## YOUR INSTRUCTIONS
Check each line of the listing, and copy it if it contains the word "along".

## DATASET RECORDS

- - -

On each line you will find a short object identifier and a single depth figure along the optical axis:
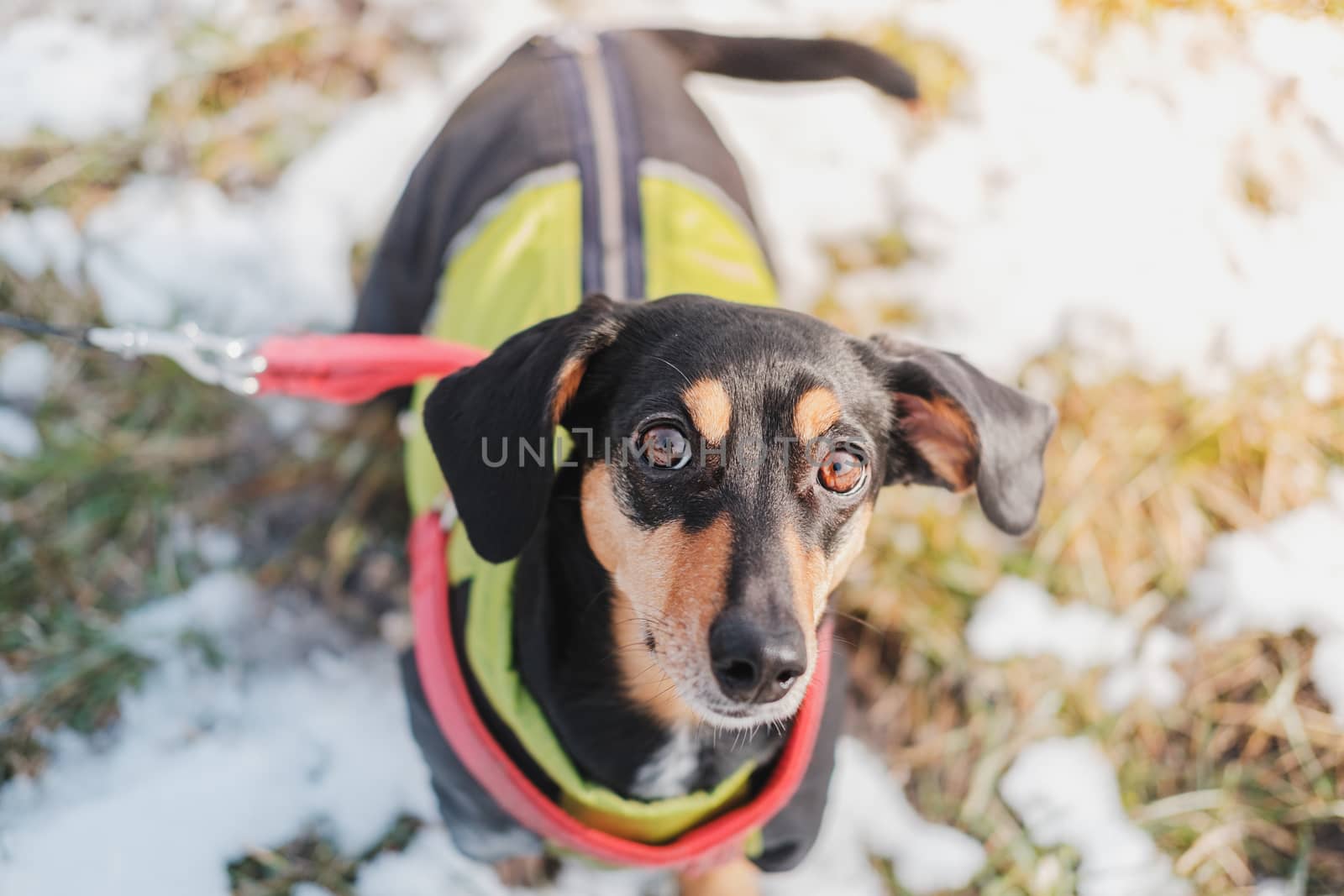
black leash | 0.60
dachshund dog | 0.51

- - -

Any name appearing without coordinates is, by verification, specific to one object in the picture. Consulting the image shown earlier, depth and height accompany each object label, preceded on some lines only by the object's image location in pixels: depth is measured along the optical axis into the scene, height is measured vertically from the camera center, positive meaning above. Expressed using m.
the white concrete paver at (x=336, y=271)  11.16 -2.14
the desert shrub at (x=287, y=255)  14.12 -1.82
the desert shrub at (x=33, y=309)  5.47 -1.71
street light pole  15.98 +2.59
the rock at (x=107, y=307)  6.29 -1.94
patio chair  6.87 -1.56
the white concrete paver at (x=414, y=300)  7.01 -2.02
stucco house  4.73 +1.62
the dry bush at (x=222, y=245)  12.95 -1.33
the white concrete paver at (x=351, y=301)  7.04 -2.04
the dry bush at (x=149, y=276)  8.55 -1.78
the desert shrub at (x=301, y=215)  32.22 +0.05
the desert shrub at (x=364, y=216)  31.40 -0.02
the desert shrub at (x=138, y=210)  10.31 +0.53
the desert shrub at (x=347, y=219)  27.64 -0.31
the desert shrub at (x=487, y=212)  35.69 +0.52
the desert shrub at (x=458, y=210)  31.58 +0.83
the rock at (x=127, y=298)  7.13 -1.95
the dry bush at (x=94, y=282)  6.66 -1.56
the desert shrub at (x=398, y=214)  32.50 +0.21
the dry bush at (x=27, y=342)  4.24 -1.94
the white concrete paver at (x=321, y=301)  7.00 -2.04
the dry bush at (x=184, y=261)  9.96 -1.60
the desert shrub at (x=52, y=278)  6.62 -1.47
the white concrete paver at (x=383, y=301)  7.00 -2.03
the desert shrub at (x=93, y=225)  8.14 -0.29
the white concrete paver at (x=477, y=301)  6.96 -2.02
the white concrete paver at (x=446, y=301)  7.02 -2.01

- - -

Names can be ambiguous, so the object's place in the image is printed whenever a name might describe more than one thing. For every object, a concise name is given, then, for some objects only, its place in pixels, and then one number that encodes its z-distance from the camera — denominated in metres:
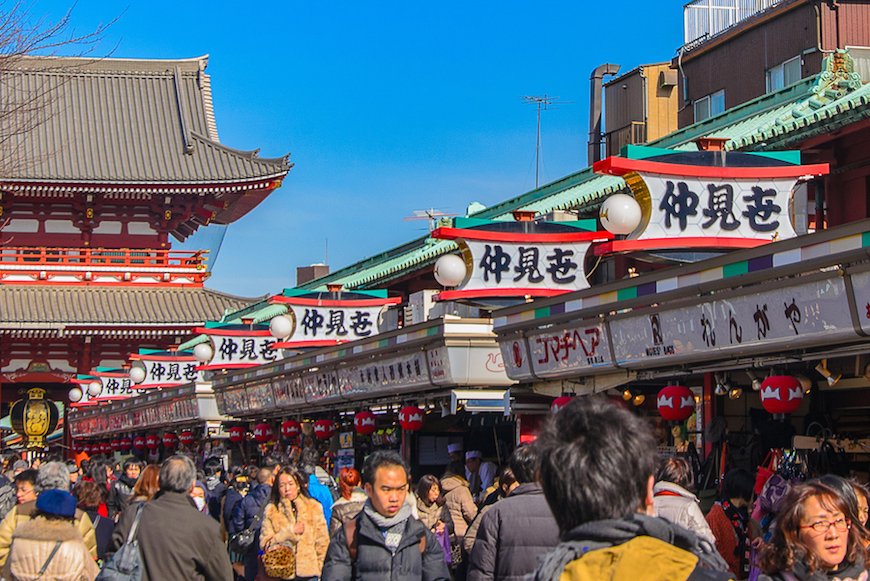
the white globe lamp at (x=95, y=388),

- - -

## TASK ANSWER
On each line you will find a short object identifier and a single depth figure along the optical axis:
Any name appearing without coordinates is, by verification, specific to one object in the picture. Consulting the image shown earlier, depth and height accompany each object label, preceded on some lines only by the object's image location in pixels: depth is measured along the optical axis into the scene, height is measured vertically from the camera center, positive meaning above. Expressed using m.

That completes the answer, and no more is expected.